The ombudsman told reporters last week he was reluctant to put the blame on funding, but it’s hard to avoid the conclusion that it’s at minimum a major contributing factor. For example, Dubé found multiple prisons where women were being held in segregation because there was no separate facility to house them, and because the ministry didn’t act to move them somewhere they could be held safely outside of solitary. The alternatives of building new facilities or moving inmates to safer existing ones all cost money.
The government has, of course, been trying to restrain spending for several years, and provincial prisons have felt that as much as anything. Dubé’s office has been monitoring segregation since 2013, and for most of that time the government has been dealing with complaints from correctional officers that their numbers are too small to handle overcrowded prisons. The province spent much of 2015 trying to reach an agreement with the union representing correctional officers — a deal that was hard to reach while the government was also trying to keep costs low — and averted a strike by agreeing to hire 150 more guards province-wide last year. The government has also hired mental health nurses, social workers, and psychologists in the past year.
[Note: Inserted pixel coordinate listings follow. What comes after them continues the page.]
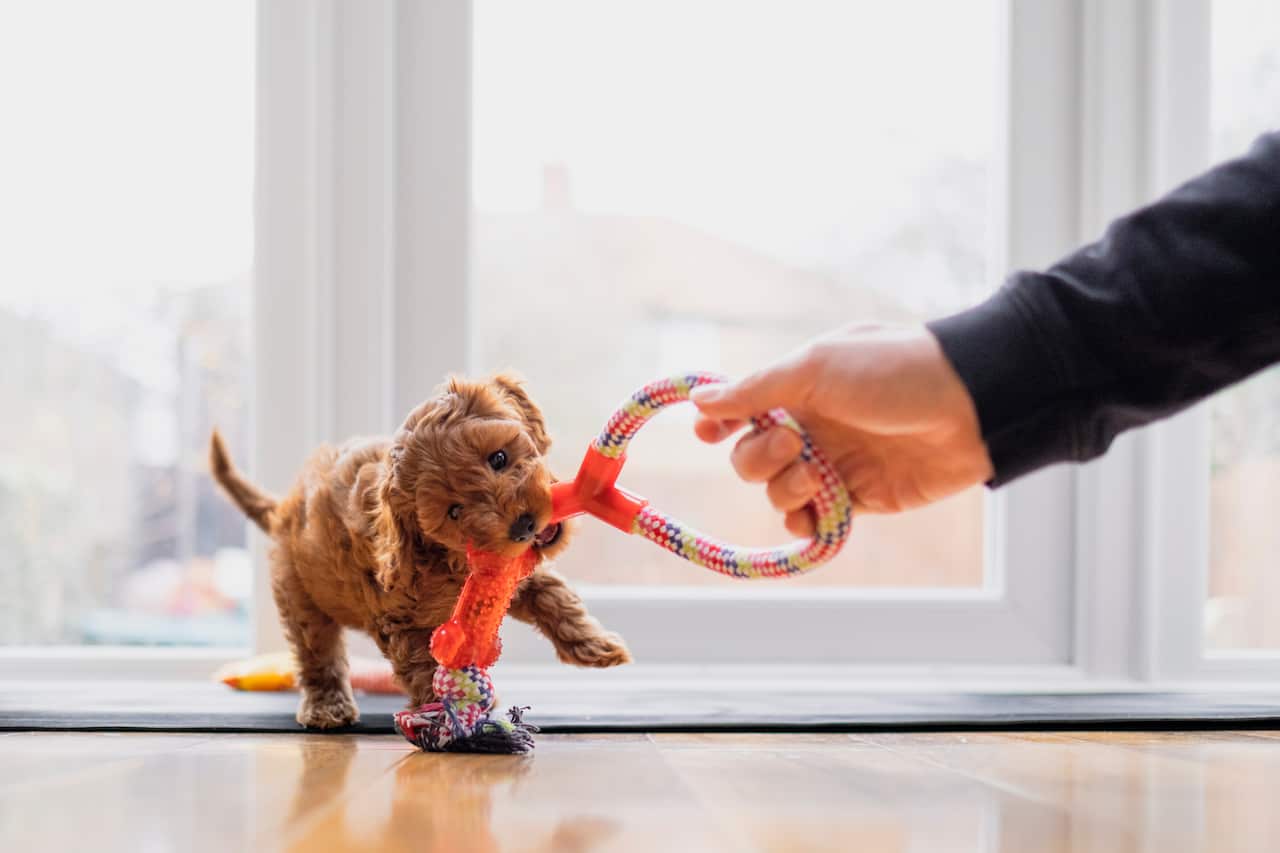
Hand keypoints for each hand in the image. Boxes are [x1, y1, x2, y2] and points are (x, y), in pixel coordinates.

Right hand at [691, 324, 992, 535]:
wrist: (970, 406)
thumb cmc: (892, 371)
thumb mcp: (818, 366)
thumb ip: (756, 388)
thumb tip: (701, 399)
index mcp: (797, 386)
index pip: (740, 408)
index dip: (718, 422)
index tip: (707, 433)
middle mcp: (810, 425)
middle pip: (750, 456)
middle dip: (759, 456)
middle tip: (794, 441)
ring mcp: (833, 463)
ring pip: (777, 491)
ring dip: (784, 488)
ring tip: (818, 474)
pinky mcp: (859, 498)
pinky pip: (812, 519)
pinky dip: (804, 521)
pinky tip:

A greater number of trained mental health professionals may mean the system will need to rely less on segregation in future.
The government has committed to implementing all of Dubé’s recommendations, but that’s going to take time — certainly more than six months, which is when Minister of Correctional Services and Community Safety Marie-France Lalonde has committed to reporting back on the government’s progress.
It’s also going to take concerted, continuous effort. Prisoners are not exactly a prized demographic that political parties cater to, and despite the constitutional requirement to respect their rights while incarcerated, few governments ever make prisoner care a priority. Doing so is expensive, and substantial oversight of the kind Dubé calls for is frequently uncomfortable, because it uncovers cases like that of Adam Capay last year. But those are precisely the reasons Ontario is mired in the status quo, not reasons to avoid doing better.